| Texte retenu |
^^^^^^^^
Françoise Pelletier
Le Roy aux oubliettes
Alors que l’ex-blogueur Gab Roy a reçu une sentence de 18 mois de prison pour avoir eu des contacts sexuels avec une mineure aujourd’hui, nous pourrions le laisser sombrer dans l’oubli, se dire qu’on en a assez parlé, et que de fesser sur quelqu’un qui est déjà à terre est d’assez mauvais goût.
Je n’ai jamais été de bon goût ou de bon ton, pas plus que je n’ai été fan de Gab Roy et de son humour trouble et sexiste. Et malgré toutes mes espérances de ne plus avoir à en entendre parler davantage, je me dis que finalement, tant pis, j’aurai ajouté au bruit.
Dire d’abord que si je n’ai pas écouté la vidéo que son ami à l’humour aussi douteux que lui a tournée et dans laquelle il exprime des remords, j’ai quand même été avisée qu’elle est parue juste avant que ne soit prononcée sa sentence aujourd’hui. Que cette manœuvre, aussi bien intentionnée soit-elle, use quand même encore de canaux de privilégiés, c’est‑à‑dire des hommes blancs hétéros (et jeunes) qui ont un auditoire sacrément large sur le Net. Que oui, j’espère bien que les colons qui suivent ces deux‑là (ou les ont suivis) ont compris le message : le victim-bashing, ça fait partie du problème social plus large dans lequel Roy s’est engoncé.
Que la victime, c’est la victime, et l’agresseur, c’est l’agresseur. Que le problème, ce n’est pas qu’il soit intelligent, ou nono, comme certains de ses acolytes passés ont tenté de nous le faire croire. Ce qu’il faut dire, c’est qu’il a été pris dans un système de pouvoir, où il jouissait de privilèges, et dont il a abusé. C’est toute la différence du monde entre reconnaître aussi que ce qu'il a fait était de la nature du contrôle, avant que d’être de nature sexuelle. Que ce n’est pas non plus le fait d’un monstre fini. C’est le dérapage de quelqu’un qui a été mis un peu trop haut sur sa propre échelle narcissique, et qui s’est planté king size en planant au-dessus non pas du bon goût, mais d’autres personnes, de femmes et de filles. Et reconnaitre aussi qu’il n’a pas été le seul à le faire. Que si son humour n’avait pas rejoint autant d’autres personnes, que ce drame pour lequel il va en prison n’aurait peut-être pas eu lieu, possiblement. Roy a été supporté, fortement encouragé pour arriver là où il s’est rendu. Il a été encouragé à agir comme un cave macho. Je ne dis pas qu’il n’est pas entièrement responsable de ses actes, non, pas du tout. Il l’est. Je dis simplement que selon ce que j’en comprends, il n’aurait pas pu se rendre là s’il n’avait pas été supporté à la fois par un auditoire de suiveux machos ascendants misogynes, et par une société qui est imprégnée de la culture du viol. Une société dans laquelle les zones grises passent pour des consentements tacites et préparent le terrain pour que des abus prennent place.
^^^^^^^^
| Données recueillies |

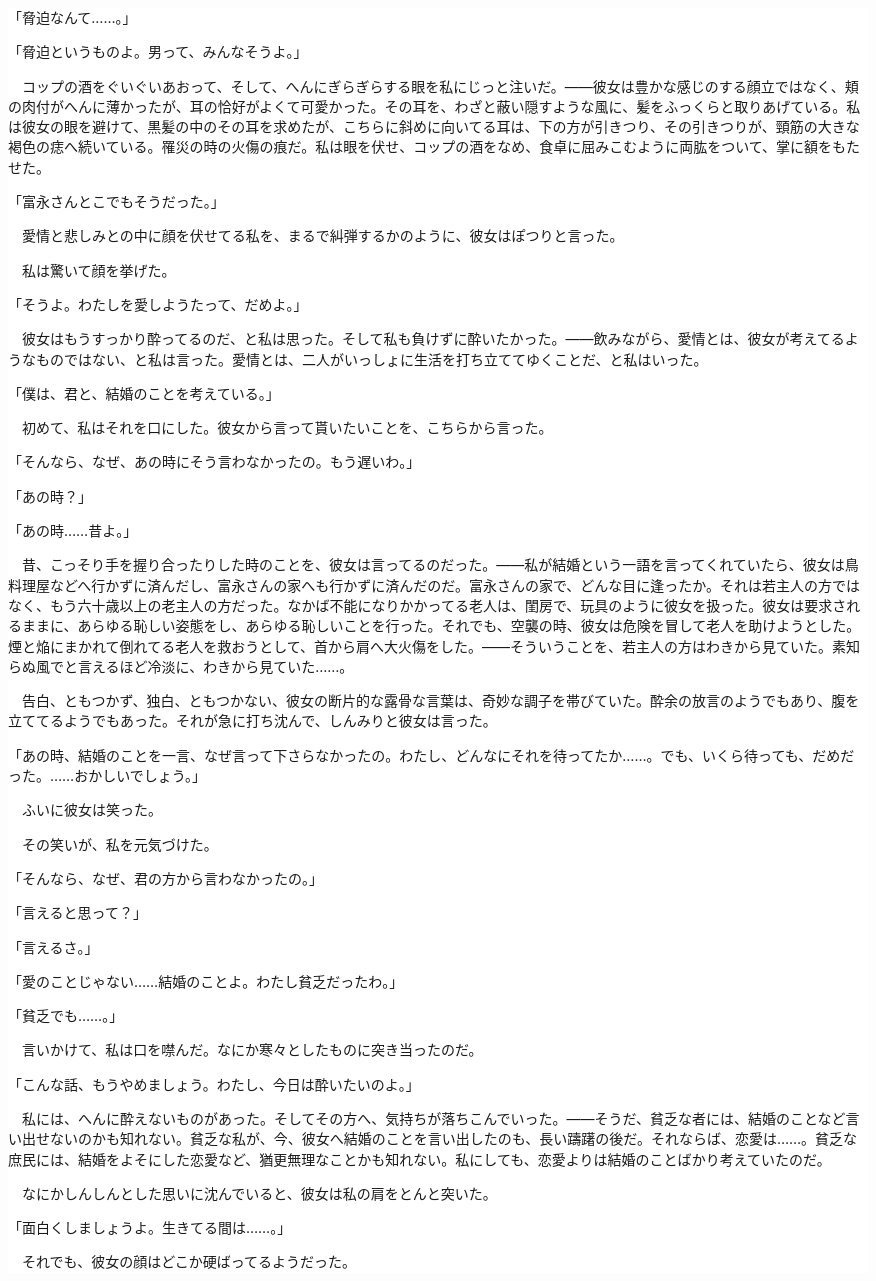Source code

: 「脅迫なんて……。」

「脅迫というものよ。男って、みんなそうよ。」

　コップの酒をぐいぐいあおって、そして、へんにぎらぎらする眼を私にじっと注いだ。――彼女は豊かな感じのする顔立ではなく、頬の肉付がへんに薄かったが、耳の恰好がよくて可愛かった。その耳を、わざと蔽い隠すような風に、髪をふっくらと取りあげている。私は彼女の眼を避けて、黒髪の中のその耳を求めたが、こちらに斜めに向いてる耳は、下の方が引きつり、その引きつりが、頸筋の大きな褐色の痣へ続いている。罹災の時の火傷の痕だ。私は眼を伏せ、コップの酒をなめ、食卓に屈みこむように両肱をついて、掌に額をもたせた。

「富永さんとこでもそうだった。」

　愛情と悲しみとの中に顔を伏せてる私を、まるで糾弾するかのように、彼女はぽつりと言った。

　私は驚いて顔を挙げた。

「そうよ。わたしを愛しようたって、だめよ。」

　彼女はもうすっかり酔ってるのだ、と私は思った。そして私も負けずに酔いたかった。――飲みながら、愛情とは、彼女が考えてるようなものではない、と私は言った。愛情とは、二人がいっしょに生活を打ち立ててゆくことだ、と私はいった。

「僕は、君と、結婚のことを考えている。」

　初めて、私はそれを口にした。彼女から言って貰いたいことを、こちらから言った。

「そんなら、なぜ、あの時にそう言わなかったの。もう遅いわ。」

「あの時？」

「あの時……昔よ。」

　昔、こっそり手を握り合ったりした時のことを、彼女は言ってるのだった。――私が結婚という一語を言ってくれていたら、彼女は鳥料理屋などへ行かずに済んだし、富永さんの家へも行かずに済んだのだ。富永さんの家で、どんな目に逢ったか。それは若主人の方ではなく、もう六十歳以上の老主人の方だった。なかば不能になりかかってる老人は、閨房で、玩具のように彼女を扱った。彼女は要求されるままに、あらゆる恥しい姿態をし、あらゆる恥しいことを行った。それでも、空襲の時、彼女は危険を冒して老人を助けようとした。煙と焔にまかれて倒れてる老人を救おうとして、首から肩へ大火傷をした。――そういうことを、若主人の方はわきから見ていた。素知らぬ風でと言えるほど冷淡に、わきから見ていた……。

　告白、ともつかず、独白、ともつかない、彼女の断片的な露骨な言葉は、奇妙な調子を帯びていた。酔余の放言のようでもあり、腹を立ててるようでもあった。それが急に打ち沈んで、しんみりと彼女は言った。

「あの時、結婚のことを一言、なぜ言って下さらなかったの。わたし、どんなにそれを待ってたか……。でも、いくら待っても、だめだった。……おかしいでしょう。」

　ふいに彼女は笑った。

　その笑いが、私を元気づけた。

「そんなら、なぜ、君の方から言わなかったの。」

「言えると思って？」

「言えるさ。」

「愛のことじゃない……結婚のことよ。わたし貧乏だったわ。」

「貧乏でも……。」

　言いかけて、私は口を噤んだ。なにか寒々としたものに突き当ったのだ。

「こんな話、もうやめましょう。わたし、今日は酔いたいのよ。」

　私には、へんに酔えないものがあった。そしてその方へ、気持ちが落ちこんでいった。――そうだ、貧乏な者には、結婚のことなど言い出せないのかも知れない。貧乏な私が、今、彼女へ結婚のことを言い出したのも、長い躊躇の後だ。それならば、恋愛は……。貧乏な庶民には、結婚をよそにした恋愛など、猶更無理なことかも知れない。私にしても、恋愛よりは結婚のことばかり考えていたのだ。

　なにかしんしんとした思いに沈んでいると、彼女は私の肩をとんと突いた。

「面白くしましょうよ。生きてる間は……。」

　それでも、彼女の顔はどこか硬ばってるようだった。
^^^^^^^^
| Consigne de travail |
Reproduisez fidèlement le passage du texte « Le Roy aux oubliettes » qui commence aux mots « Françoise Pelletier » et se termine après les mots « d’assez mauvais goût. ».

| Corrigé de l'exercice |
Françoise Pelletier
Le Roy aux oubliettes
Alors que l’ex-blogueur Gab Roy a reçu une sentence de 18 mois de prison pour avoir eu des contacts sexuels avec une mineure aujourd’hui, nous pourrions le laisser sombrer dans l’oubli, se dire qu’on en a assez parlé, et que de fesser sur quelqu’un qui est déjà à terre est d’assez mauvais goût.